▶ [Problem details] Restate word for word the lines of the records below, starting at the line that contains "thumb cmc: (473, 575)" and ending at the line that contains "wrist: (724, 556)", with both of those lines included and nothing else.

-------- Dataset entries

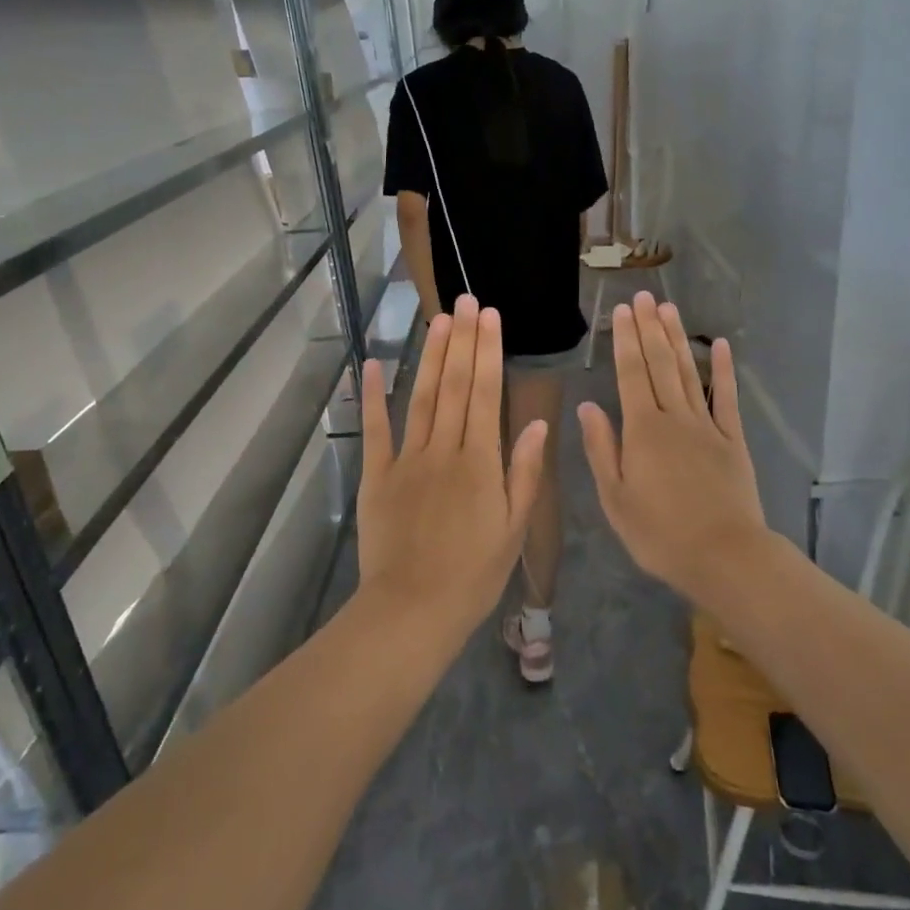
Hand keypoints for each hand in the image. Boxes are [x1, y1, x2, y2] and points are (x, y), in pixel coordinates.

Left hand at [356, 295, 548, 642]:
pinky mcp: (376, 475)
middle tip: (465, 300)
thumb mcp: (513, 529)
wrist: (413, 609)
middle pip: (454, 386)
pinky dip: (374, 396)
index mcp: (480, 462)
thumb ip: (523, 473)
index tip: (490, 316)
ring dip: (431, 357)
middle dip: (461, 340)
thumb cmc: (473, 575)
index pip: (485, 394)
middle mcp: (444, 450)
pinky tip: (375, 364)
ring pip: (421, 398)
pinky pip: (376, 430)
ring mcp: (406, 460)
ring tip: (438, 320)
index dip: (488, 351)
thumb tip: (535, 424)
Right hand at [578, 292, 768, 601]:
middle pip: (660, 365)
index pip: (630, 375)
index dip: (624, 340)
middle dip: (649, 329)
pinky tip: (720, 346)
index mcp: (642, 430)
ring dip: (678, 339)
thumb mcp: (615, 498)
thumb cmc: (659, 533)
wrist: (724, 556)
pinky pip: (727, 399)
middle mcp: (674, 418)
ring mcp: (707, 427)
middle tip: (644, 296)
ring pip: (689, 373)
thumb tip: (588, 406)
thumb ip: (602, 449)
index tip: (621, 311)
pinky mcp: (733, 440)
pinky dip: (724, 371)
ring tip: (669, 309)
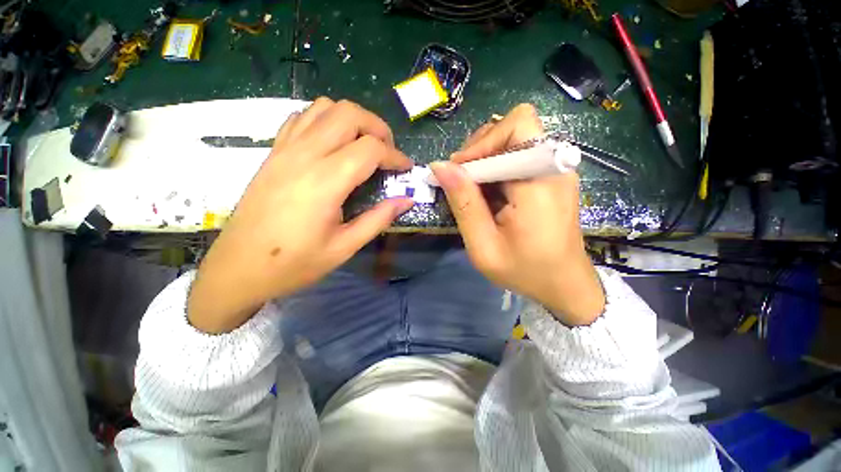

----------------

▶ [Answer]
thumb cmc: (473, 575)
index pip: (485, 394)
middle mcp: (444, 450)
pinky tip: (375, 364)
ring pip: (421, 398)
pinky pip: (376, 430)
ring mcp: (406, 460)
ring tip: (438, 320)
index dip: (488, 351)
thumb tip: (535, 424)
Right hand at [578, 292, 768, 601]:
middle pip: (660, 365)
index pip: (630, 375)
index dip: (624, 340)
middle dip: (649, 329)
pinky tip: (720, 346)
index mcp: (642, 430)
ring dip: (678, 339)
thumb mcp: (615, 498)
thumb cmc: (659, 533)
wrist: (724, 556)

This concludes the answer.